======== Texte

COMM.
FB
COUR DE CASSATION
______________________
Audience publique du 30 août 2023
Rejet
M. VIGNEAU, président
Arrêt n° 531 F-D
Pourvoi n° W 21-15.743
R É P U B L I Q U E F R A N Ç A I S E
_________________________
AU NOM DU PEUPLE FRANÇAIS
_________________________
ARRÊT DE LA COUR DE CASSATION, CHAMBRE COMMERCIALE, FINANCIÈRE ET ÉCONOMIQUE, DU 30 AOÛT 2023
La société Garoupe investissement, société de droit étranger, dont le siège est [Adresse 2] (Luxembourg), a formé le pourvoi n° W 21-15.743 contre l'arrêt rendu le 16 février 2021 par la cour d'appel d'Aix-en-Provence (chambre 1-1), dans le litige l'opposant :
1°/ au directeur régional des finances publiques de Provence-Alpes-Côte d'Azur et du département des Bouches-du-Rhône, agissant sous l'autorité du directeur général des finances publiques, domicilié [… …],
2°/ au directeur général des finances publiques, domicilié [… …],
défendeurs à la cassation.
La demanderesse invoque, à l'appui de son pourvoi, trois moyens de cassation.
Le dossier a été communiqué au procureur général.
Sur le rapport de M. Maigret, conseiller référendaire, les observations de la SCP Célice, Texidor, Périer, avocat de la société Garoupe investissement, de la SCP Foussard et Froger, avocat du directeur régional des finances publiques de Provence-Alpes-Côte d'Azur et du département des Bouches-du-Rhône, agissant sous l'autorité du directeur général des finances publiques et du directeur général des finances publiques, après débats en l'audience publique du 31 mai 2023 où étaient présents M. Vigneau, président, M. Maigret, conseiller référendaire rapporteur, M. Mollard, conseiller doyen, et Mme Fornarelli, greffier de chambre,
la chambre commerciale, financière et économique de la Cour de cassation, composée des président et conseillers précités, après en avoir délibéré conformément à la loi, a rendu le présent arrêt.
Faits et procédure
1. Selon l'arrêt attaqué (Aix-en-Provence, 16 février 2021), la société de droit luxembourgeois Garoupe investissement (la société Garoupe), constituée le 2 mai 1996, avec comme actionnaires la société Muscari Financial Inc., ayant son siège social aux Iles Vierges britanniques, pour 399 actions, et M. [Aa], demeurant … …, pour une action, a acquis, le 2 juillet 1996, une villa située sur la commune d'[Localité 3], au prix de 2 millions de francs.
2. De 1997 à 2013, la société Garoupe a déposé chaque année la déclaration n° 2746, afin de bénéficier de l'exonération de la taxe de 3 % sur la valeur vénale des immeubles détenus en France par des sociétés étrangères, en mentionnant Mme [K], domiciliée en Israël, comme détentrice de 399 actions de la société.
3. Le 30 juillet 2014, l'administration fiscale a adressé une proposition de rectification à la société Garoupe concernant les années 2008 à 2013 puis, par un avis du 30 novembre 2015, a mis en recouvrement les droits rappelés.

================
======== Informations enregistrées

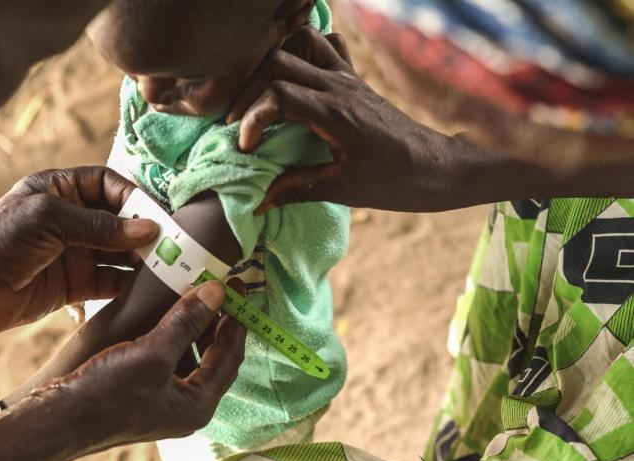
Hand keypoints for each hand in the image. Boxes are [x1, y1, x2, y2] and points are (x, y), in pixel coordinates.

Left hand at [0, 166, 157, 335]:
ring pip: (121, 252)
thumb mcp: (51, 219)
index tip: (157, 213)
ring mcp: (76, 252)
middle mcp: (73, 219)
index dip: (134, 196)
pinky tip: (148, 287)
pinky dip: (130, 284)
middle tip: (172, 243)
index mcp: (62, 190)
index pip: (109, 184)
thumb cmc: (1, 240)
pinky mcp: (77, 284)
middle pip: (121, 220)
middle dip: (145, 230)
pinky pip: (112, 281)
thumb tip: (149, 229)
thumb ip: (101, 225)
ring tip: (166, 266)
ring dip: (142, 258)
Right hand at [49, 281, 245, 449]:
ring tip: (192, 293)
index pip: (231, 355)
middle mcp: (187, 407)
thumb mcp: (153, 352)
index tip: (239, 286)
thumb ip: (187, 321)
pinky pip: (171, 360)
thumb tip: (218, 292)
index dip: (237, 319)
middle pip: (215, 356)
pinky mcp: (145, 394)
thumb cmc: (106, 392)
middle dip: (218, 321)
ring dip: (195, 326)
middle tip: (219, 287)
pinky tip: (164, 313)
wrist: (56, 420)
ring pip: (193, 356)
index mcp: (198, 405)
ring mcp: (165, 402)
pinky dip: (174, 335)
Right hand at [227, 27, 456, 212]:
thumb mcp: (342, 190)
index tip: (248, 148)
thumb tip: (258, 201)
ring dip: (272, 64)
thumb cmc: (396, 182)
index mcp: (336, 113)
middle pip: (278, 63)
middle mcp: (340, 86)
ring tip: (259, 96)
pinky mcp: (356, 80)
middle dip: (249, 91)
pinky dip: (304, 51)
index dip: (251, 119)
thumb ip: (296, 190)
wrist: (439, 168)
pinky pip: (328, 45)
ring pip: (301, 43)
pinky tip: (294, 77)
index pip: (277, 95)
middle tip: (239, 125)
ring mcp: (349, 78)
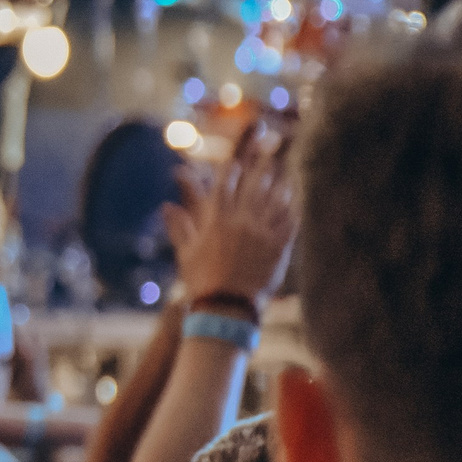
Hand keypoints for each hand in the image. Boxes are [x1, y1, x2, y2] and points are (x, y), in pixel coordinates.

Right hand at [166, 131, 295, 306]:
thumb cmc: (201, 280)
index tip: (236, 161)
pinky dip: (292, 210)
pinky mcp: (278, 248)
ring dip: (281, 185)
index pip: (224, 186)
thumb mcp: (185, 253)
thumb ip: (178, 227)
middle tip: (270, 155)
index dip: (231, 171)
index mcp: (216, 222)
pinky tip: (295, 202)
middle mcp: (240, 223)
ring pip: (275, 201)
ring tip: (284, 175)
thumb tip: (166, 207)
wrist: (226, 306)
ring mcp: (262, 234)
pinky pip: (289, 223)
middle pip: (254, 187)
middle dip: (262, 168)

================
======== Informations enregistrées

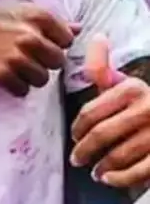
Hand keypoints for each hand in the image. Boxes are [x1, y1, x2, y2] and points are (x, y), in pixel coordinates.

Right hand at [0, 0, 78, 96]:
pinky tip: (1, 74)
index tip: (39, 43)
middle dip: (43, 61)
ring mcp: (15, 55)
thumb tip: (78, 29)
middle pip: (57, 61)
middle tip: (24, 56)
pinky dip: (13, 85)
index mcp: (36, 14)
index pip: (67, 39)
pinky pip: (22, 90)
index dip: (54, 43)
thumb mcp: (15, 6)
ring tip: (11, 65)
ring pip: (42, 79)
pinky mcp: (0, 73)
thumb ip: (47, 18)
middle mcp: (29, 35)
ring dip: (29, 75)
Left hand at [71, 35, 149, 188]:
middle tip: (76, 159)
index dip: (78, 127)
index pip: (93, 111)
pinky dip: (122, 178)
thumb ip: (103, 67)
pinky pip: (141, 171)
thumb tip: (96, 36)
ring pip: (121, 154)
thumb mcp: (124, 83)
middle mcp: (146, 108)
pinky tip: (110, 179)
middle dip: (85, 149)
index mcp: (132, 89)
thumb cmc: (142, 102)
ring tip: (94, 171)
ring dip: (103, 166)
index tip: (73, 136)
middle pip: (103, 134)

================
======== Informations enregistrées

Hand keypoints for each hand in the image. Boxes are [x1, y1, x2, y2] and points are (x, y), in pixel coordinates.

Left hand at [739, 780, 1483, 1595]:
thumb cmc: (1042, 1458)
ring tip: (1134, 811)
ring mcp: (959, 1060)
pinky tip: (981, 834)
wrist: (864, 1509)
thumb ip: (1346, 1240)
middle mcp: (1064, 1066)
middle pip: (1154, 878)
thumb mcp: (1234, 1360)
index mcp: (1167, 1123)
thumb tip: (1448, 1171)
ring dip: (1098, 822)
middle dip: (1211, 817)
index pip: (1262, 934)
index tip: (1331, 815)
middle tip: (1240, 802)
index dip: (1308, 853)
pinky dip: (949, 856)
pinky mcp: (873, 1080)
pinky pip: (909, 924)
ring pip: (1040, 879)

================

• Tâche à réaliser
Dans l'arrêt, trouvez ces trois réponses :
1. Qui préside la Cour ?
2. À quel prix la villa a-t-elle été acquise le 2 juillet 1996 ?
3. Quel est le taux de la taxe dont la déclaration n° 2746 permettait d'être exonéré ?
Les données ne jouent ici aucun rôle.

• Solution proposée
1. M. Vigneau.
2. 2 millions de francs.
3. 3 %.